Der großen Liebe kommt allerdings das Schicksal ins Gehege: Kaspar wird dement, ein "Abschied auf Raten", und vor allem ein geistiger. Ausgerechnet er, ein durch und durch geistes- und sprachverknallter Mensch, dessen größte Lust es ist, sich mit seinen Mitmenschen in gepfefferte Dialoge zu verlieren und ständig irgendwelche Sarkasmen und geschliffene Sottisen abzufeuern. Auch mit Anna lästert er gerne, aber: Hochmut kommt vor dem Fall. Kaspar, der sich pausenlos über die Dummheit der Welt lustig macht, wird von eben dieser Dummheit heimgesucht. Andererseits beginnt ab diesem Zeitpunkt das Stück erst richtig zu leben: Eric van der Zwaag rutscht als Kaspar vom betont niveauvollen Snob beinahe unmerklich hinein in die Vergesslichkeit, Angst, Verdrängung, Selbsttäuschung und Verwirrung.

Da hilft auch kein mantramäßiges Zitieren altbackener Liebessprüche mehr. »Konzentrier dich!«, befiehlt er sich, und versucht, mit ergotherapeutischer Poesie - »Zeit für das Dreieck« - die Krankheit zu verscheuchen: Eine sehr aussagekräftige Szene, in der Kaspar erfolglos versucht, das Viereck in seinem Kopf ins Dreieck zu bekommen.

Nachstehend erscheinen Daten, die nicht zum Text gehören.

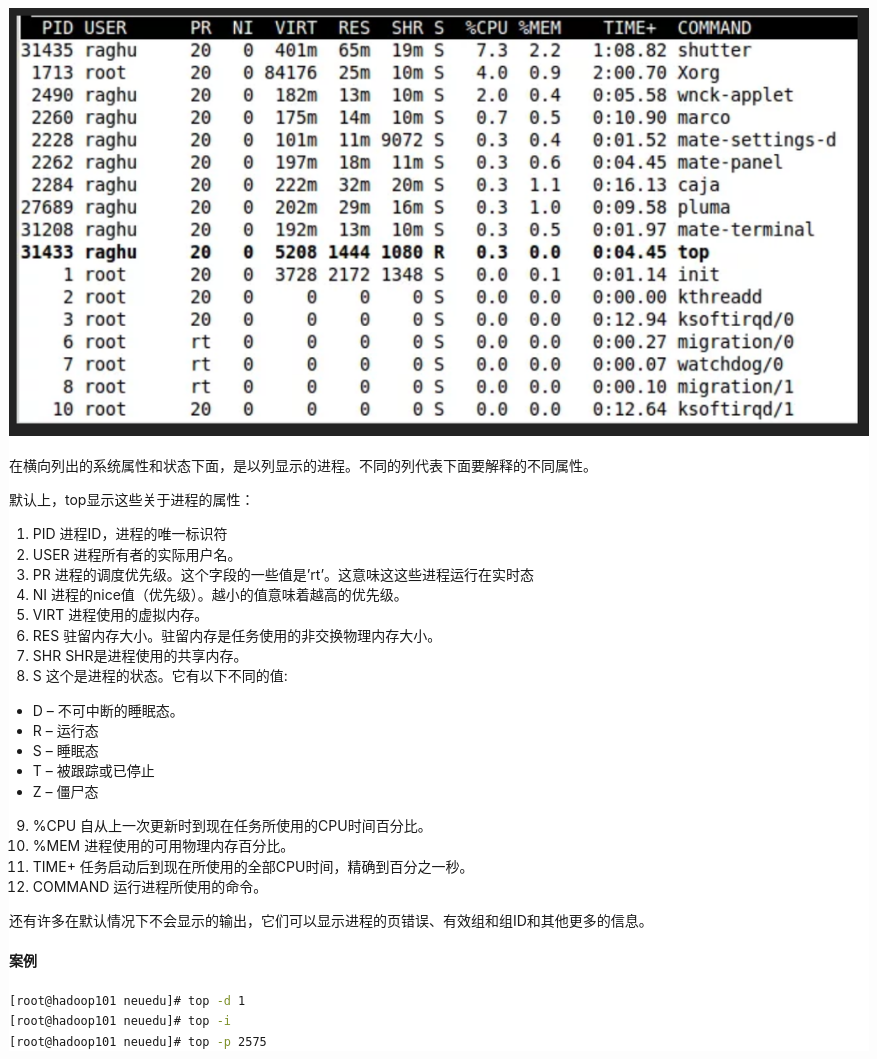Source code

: ![image-20200321190806968](/images/linuxmac/image-20200321190806968.png)

在横向列出的系统属性和状态下面，是以列显示的进程。不同的列代表下面要解释的不同属性。

默认上，top显示这些关于进程的属性：

1. PID 进程ID，进程的唯一标识符
2. USER 进程所有者的实际用户名。
3. PR 进程的调度优先级。这个字段的一些值是’rt’。这意味这这些进程运行在实时态
4. NI 进程的nice值（优先级）。越小的值意味着越高的优先级。
5. VIRT 进程使用的虚拟内存。
6. RES 驻留内存大小。驻留内存是任务使用的非交换物理内存大小。
7. SHR SHR是进程使用的共享内存。
8. S 这个是进程的状态。它有以下不同的值:

- D – 不可中断的睡眠态。
- R – 运行态
- S – 睡眠态
- T – 被跟踪或已停止
- Z – 僵尸态

9. %CPU 自从上一次更新时到现在任务所使用的CPU时间百分比。
10. %MEM 进程使用的可用物理内存百分比。
11. TIME+ 任务启动后到现在所使用的全部CPU时间，精确到百分之一秒。
12. COMMAND 运行进程所使用的命令。

还有许多在默认情况下不会显示的输出，它们可以显示进程的页错误、有效组和组ID和其他更多的信息。

#### 案例

```bash
[root@hadoop101 neuedu]# top -d 1
[root@hadoop101 neuedu]# top -i
[root@hadoop101 neuedu]# top -p 2575
```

Sowas macht aggressiv. Später schlürft er im Bademantel dementiell beunruhigt hin und her, mit Koffer in der Hand und stierem Blick auf der »Reise in eine unbekannte Welt«.

Viel Nebel im Hirn und aus der Kulisse. Anna, die sich betont unabhängig gibt, sich aber auch ständig als Opfer ihrer Männer darstellt, will ihren Kaspar bis zum Schluss pflegen. Das bringt sie an ihre Grenzen. Und zieht den Zorn ihrer Familie auf sich.

Aber Anne Else Paetzold zeigt ihre Anna nicht als gebrochenes Wrack, sondern mit enormer Widerstandskraft: Bockig stellt sie sich dem Schicksal entgegen, bis zur Selbstaufgabe im »Mausoleum«. So zumindest drückt es ihre Tochter Raika (Rose Vischer) aus, die zu immer drastischeren Worten greift, um ihre Mutter aus der Selbstzerstörung zu ziehen. Gleichzeitig wiederholt sie natürlich die Biographie der Mutter und wird schwanger, noch bevor sie es sich in der bürgerlichen Gesellschaft bequem machen kann.

Sie hat sich interessanterweise in Kaspars Sohn Gustav verliebt, mit dem die Inszenierung einen echt coolen Kontrapunkt setzt: Stephan Wiedwald von der Schauspieler-mit-Handicap-Abteilung der Tonne spielt diesen Gustav und ist als Sohn eines dermaßen redseligen Vaters einfach komplett verstummt.

Und so trottet Stephan Wiedwald hinter den anderen her, und wenn er was gefragt wird, zuckt er einfach mit den Schultern: ein Totalverweigerer, der die Gestelztheit der gesamten Familie äußerst sympathisch konterkariert. Rüdiger Götze wiederum als befreundeter Hirndoktor steht Anna mit Rat, Tat und ewig unerwiderter Liebe bei.